====== Dataset extract

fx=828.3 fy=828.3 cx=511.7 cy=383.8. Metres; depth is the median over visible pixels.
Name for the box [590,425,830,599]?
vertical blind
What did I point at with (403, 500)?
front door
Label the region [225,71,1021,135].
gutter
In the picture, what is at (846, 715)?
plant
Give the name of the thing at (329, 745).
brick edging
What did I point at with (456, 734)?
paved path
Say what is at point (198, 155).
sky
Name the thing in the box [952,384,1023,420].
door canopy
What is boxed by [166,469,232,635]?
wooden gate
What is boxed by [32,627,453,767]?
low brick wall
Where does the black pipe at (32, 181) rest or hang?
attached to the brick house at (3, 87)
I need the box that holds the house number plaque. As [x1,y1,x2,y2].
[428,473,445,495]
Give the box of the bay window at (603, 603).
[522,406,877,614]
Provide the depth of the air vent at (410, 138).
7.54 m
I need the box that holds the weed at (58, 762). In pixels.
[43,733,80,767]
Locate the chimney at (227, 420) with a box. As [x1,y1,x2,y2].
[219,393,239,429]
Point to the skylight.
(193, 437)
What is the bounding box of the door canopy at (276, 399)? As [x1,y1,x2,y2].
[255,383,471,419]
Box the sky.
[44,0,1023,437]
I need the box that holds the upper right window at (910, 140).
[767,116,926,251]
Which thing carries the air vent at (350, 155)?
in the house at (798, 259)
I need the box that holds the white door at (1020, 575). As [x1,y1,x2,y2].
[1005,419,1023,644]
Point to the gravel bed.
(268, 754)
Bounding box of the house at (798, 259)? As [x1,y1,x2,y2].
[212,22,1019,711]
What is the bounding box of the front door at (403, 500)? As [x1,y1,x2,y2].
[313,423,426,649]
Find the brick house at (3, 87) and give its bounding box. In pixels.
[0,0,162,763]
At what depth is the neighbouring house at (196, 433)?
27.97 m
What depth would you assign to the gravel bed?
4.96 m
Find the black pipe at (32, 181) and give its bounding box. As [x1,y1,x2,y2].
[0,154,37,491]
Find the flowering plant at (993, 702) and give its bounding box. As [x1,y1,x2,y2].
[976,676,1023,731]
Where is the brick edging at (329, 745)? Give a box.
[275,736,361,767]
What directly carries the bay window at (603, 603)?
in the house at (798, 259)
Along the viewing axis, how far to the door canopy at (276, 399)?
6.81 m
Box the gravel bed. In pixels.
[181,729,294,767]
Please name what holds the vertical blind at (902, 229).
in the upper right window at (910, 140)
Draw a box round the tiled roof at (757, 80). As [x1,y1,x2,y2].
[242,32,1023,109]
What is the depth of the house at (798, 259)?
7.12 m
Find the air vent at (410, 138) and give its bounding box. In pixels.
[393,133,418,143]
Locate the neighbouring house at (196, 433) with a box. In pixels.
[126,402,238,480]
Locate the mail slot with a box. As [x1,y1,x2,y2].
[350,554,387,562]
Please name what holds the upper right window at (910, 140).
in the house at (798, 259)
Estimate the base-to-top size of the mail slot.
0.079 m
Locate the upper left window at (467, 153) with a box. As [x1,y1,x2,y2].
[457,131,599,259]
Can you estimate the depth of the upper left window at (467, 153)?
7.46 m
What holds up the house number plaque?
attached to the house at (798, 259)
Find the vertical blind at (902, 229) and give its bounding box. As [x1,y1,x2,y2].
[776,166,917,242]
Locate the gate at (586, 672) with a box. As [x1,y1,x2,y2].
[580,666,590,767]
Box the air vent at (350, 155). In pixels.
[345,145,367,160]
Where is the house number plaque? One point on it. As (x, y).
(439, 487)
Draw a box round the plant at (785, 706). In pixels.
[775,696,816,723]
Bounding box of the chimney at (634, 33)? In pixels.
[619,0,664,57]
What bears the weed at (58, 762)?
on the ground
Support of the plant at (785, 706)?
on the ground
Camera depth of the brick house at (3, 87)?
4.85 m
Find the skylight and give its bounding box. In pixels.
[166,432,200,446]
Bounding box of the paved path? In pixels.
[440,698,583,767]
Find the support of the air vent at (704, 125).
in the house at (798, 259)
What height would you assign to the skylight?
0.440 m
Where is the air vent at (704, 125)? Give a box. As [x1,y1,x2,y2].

============

Each line of the data should be reproduced exactly as it appears.

fx=828.3 fy=828.3 cx=511.7 cy=383.8. Metres; depth is the median over visible pixels.
Name for the box [590,425,830,599]?
vertical blind
What did I point at with (403, 500)?
front door
Label the region [225,71,1021,135].
gutter
In the picture, what is at (846, 715)?
plant
Give the name of the thing at (329, 745).
brick edging
What did I point at with (456, 734)?
paved path
Say what is at point (198, 155).
sky
Name the thing in the box [952,384,1023,420].
door canopy
What is boxed by [166,469,232,635]?
wooden gate
What is boxed by [32,627,453,767]?
low brick wall
Where does the black pipe at (32, 181) rest or hang?
attached to the brick house at (3, 87)
I need the box that holds the house number plaque. As [x1,y1,x2,y2].
[428,473,445,495]
Give the box of the bay window at (603, 603).
[522,406,877,614]
Provide the depth of the air vent at (410, 138).
7.54 m
I need the box that holds the weed at (58, 762). In pixels.
[43,733,80,767]
Locate the chimney at (227, 420) with a box. As [x1,y1,x2,y2].
[219,393,239,429]
Point to the skylight.
(193, 437)
What is the bounding box of the door canopy at (276, 399)? As [x1,y1,x2,y2].
[255,383,471,419]
Box the sky.
[44,0,1023,437]
I need the box that holds the upper right window at (910, 140).
[767,116,926,251]
Which thing carries the air vent at (350, 155)?
in the house at (798, 259)
I need the box that holds the white door at (1020, 575). As [x1,y1,x2,y2].
[1005,419,1023,644]
Point to the gravel bed.
(268, 754)
Bounding box of the house at (798, 259)? As [x1,y1,x2,y2].
[212,22,1019,711]
What is the bounding box of the front door at (403, 500)? As [x1,y1,x2,y2].
[313,423,426,649]
Find the brick house at (3, 87) and give its bounding box. In pixels.
[0,0,162,763]
At what depth is the neighbouring house at (196, 433)?
27.97 m
What depth would you assign to the gravel bed?
4.96 m
Find the black pipe at (32, 181) and give its bounding box. As [x1,y1,x2,y2].
[0,154,37,491]
Find the flowering plant at (993, 702) and give its bounding box. As [x1,y1,x2,y2].
[976,676,1023,731]
Where is the brick edging at (329, 745)? Give a box.
[275,736,361,767]
What directly carries the bay window at (603, 603)?
in the house at (798, 259)
Along the viewing axis, how far to the door canopy at (276, 399)?
6.81 m
Box the gravel bed. In pixels.
[181,729,294,767]
Please name what holds the vertical blind at (902, 229).
in the upper right window at (910, 140)
Draw a box round the tiled roof at (757, 80). As [x1,y1,x2,y2].
[242,32,1023,109]
What is the depth of the house at (798, 259)?
7.12 m
Find the air vent at (410, 138) and give its bounding box. In pixels.
[393,133,418,143]
Locate the neighbouring house at (196, 433) with a box. In pixels.
[126,402,238,480]
Locate the mail slot with a box. As [x1,y1,x2,y2].
[350,554,387,562]
Please name what holds the upper right window at (910, 140).
in the house at (798, 259)
Estimate the base-to-top size of the mail slot.
0.079 m
Locate the upper left window at (467, 153) with a box. As [x1,y1,x2,y2].
[457,131,599,259]
Can you estimate the depth of the upper left window at (467, 153)?
7.46 m
What holds up the house number plaque?
attached to the house at (798, 259)
Find the vertical blind at (902, 229) and give its bounding box. As [x1,y1,x2,y2].
[776,166,917,242]
Locate the gate at (586, 672) with a box. As [x1,y1,x2,y2].
[580,666,590,767]
Box the air vent at (350, 155). In pixels.
[345,145,367,160]
Where is the house number plaque? One point on it. As (x, y).
(439, 487)
Draw a box round the plant at (785, 706). In pixels.
[775,696,816,723]
Bounding box of the chimney at (634, 33)? In pixels.
[619,0,664,57]
What bears the weed at (58, 762)?
on the ground
Support of the plant at (785, 706)?
on the ground
Camera depth of the brick house at (3, 87)?
4.85 m
Find the skylight and give its bounding box. In pixels.
[166,432,200,446]
Bounding box of the paved path? In pixels.
[440,698,583,767]
Find the support of the air vent at (704, 125).
in the house at (798, 259)
What height would you assign to the skylight?
0.440 m
Where is the air vent at (704, 125)? Give a box. As [x1,y1,x2,y2].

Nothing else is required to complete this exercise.